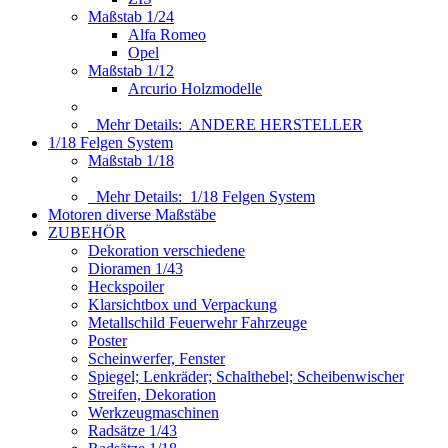
Maßstab 1/24
Alfa Romeo
Opel
Maßstab 1/12
Arcurio Holzmodelle
Mehr Details:
ANDERE HERSTELLER
1/18 Felgen System
Maßstab 1/18
Mehr Details:
1/18 Felgen System
Motoren diverse Maßstäbe
ZUBEHÖR
Dekoration verschiedene
Dioramen 1/43
Heckspoiler
Klarsichtbox und Verpackung
Metallschild Feuerwehr Fahrzeuge
Poster
Scheinwerfer, Fenster
Spiegel; Lenkräder; Schalthebel; Scheibenwischer
Streifen, Dekoration
Werkzeugmaschinen
Radsätze 1/43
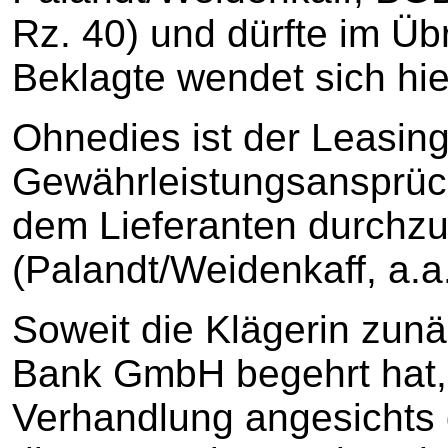
Rz. 40) und dürfte im Übr
Beklagte wendet sich hie
Ohnedies ist der Leasin
Gewährleistungsansprüc
dem Lieferanten durchz
(Palandt/Weidenkaff, a.a.
Soweit die Klägerin zunä
Bank GmbH begehrt hat, 
Verhandlung angesichts 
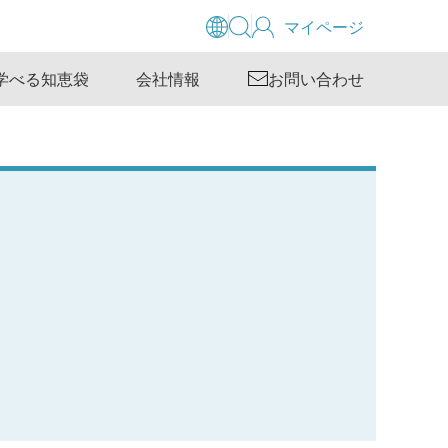
マイページ
学べる知恵袋
会社情報
お問い合わせ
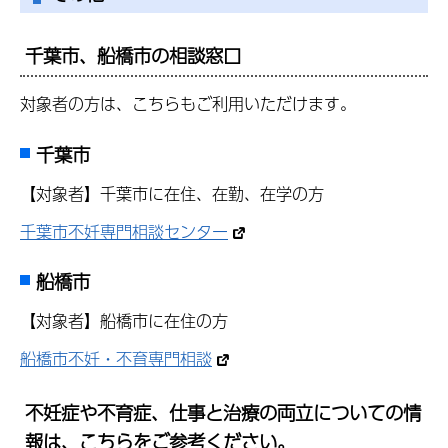
千葉市、船橋市の相談窓口
対象者の方は、こちらもご利用いただけます。
千葉市
【対象者】千葉市に在住、在勤、在学の方
千葉市不妊専門相談センター
船橋市
【対象者】船橋市に在住の方
船橋市不妊・不育専門相談
不妊症や不育症、仕事と治療の両立についての情
報は、こちらをご参考ください。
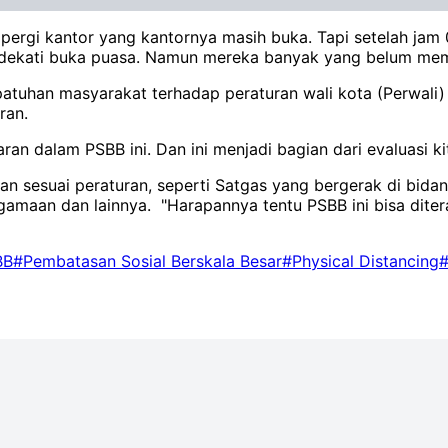
ergi kantor yang kantornya masih buka. Tapi setelah jam 0
dekati buka puasa. Namun mereka banyak yang belum mema
epatuhan masyarakat terhadap peraturan wali kota (Perwal
ran.
ran dalam PSBB ini. Dan ini menjadi bagian dari evaluasi k
lan sesuai peraturan, seperti Satgas yang bergerak di bida
agamaan dan lainnya. "Harapannya tentu PSBB ini bisa diter
BB
#Pembatasan Sosial Berskala Besar
#Physical Distancing
#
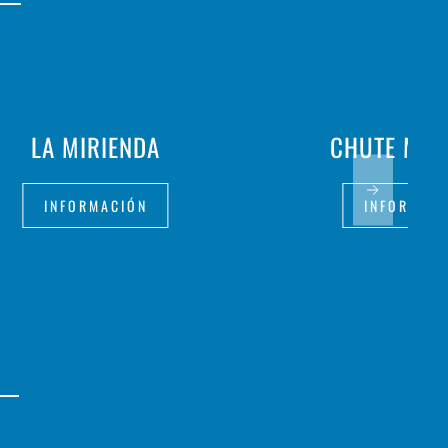
LA MIRIENDA
CHUTE ME
INFORMACIÓN
INFORMAC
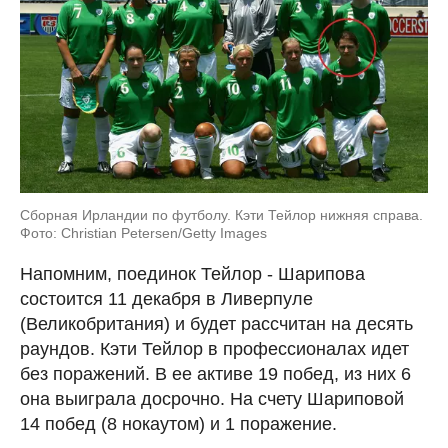
Сборная Ирландии по футболу. Кэти Тейлор нижняя справа.
Фото: Christian Petersen/Getty Images
Напомним, поединок Тейлор - Шарипова
состоится 11 декабря в Ливерпуле
(Великобритания) и будет рассчитан на десять
раундов. Кэти Тейлор в профессионалах идет
без поражений. В ее активе 19 побед, из них 6
она выиграла досрочно. На счету Шариповой
14 побед (8 нокаутом) и 1 поражение.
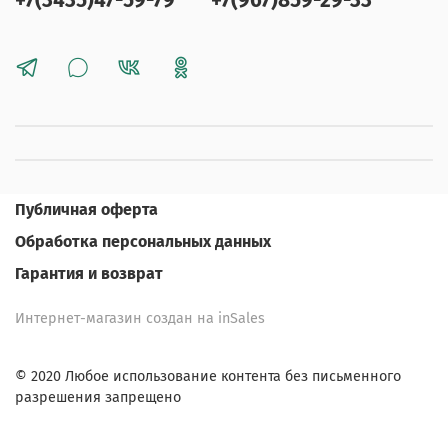
+7(3435)47-59-79
+7(967)859-29-33
Публичная оферта
Обработка персональных данных
Гарантия и возврат
Интернет-магазин создан на inSales
© 2020 Любое использование контента без письменного
разрешения запрещено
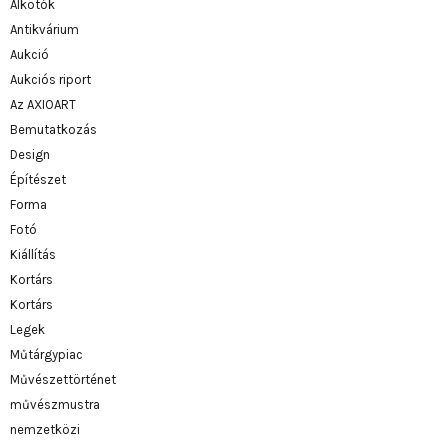
Alkotók
Antikvárium
Aukció
Aukciós riport
Az AXIOART
Bemutatkozás
Design
Építészet
Forma
Fotó
Kiállítás
Kortárs
Kortárs
Legek
Műtárgypiac
Művészettörténet
művészmustra
nemzetközi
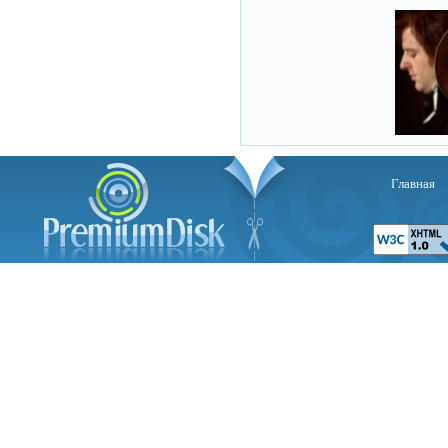
Главная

#####

Tolong temukan semua baris dalam data di atas yang memuat kata "Кэти", lalu salin baris-baris tersebut. Huruf besar dan kecil dibedakan.

Сборная Ирландии по футболу. Кэти Тейлор нижняя справа.
раундов. Кэти Тейлор в профессионалах идет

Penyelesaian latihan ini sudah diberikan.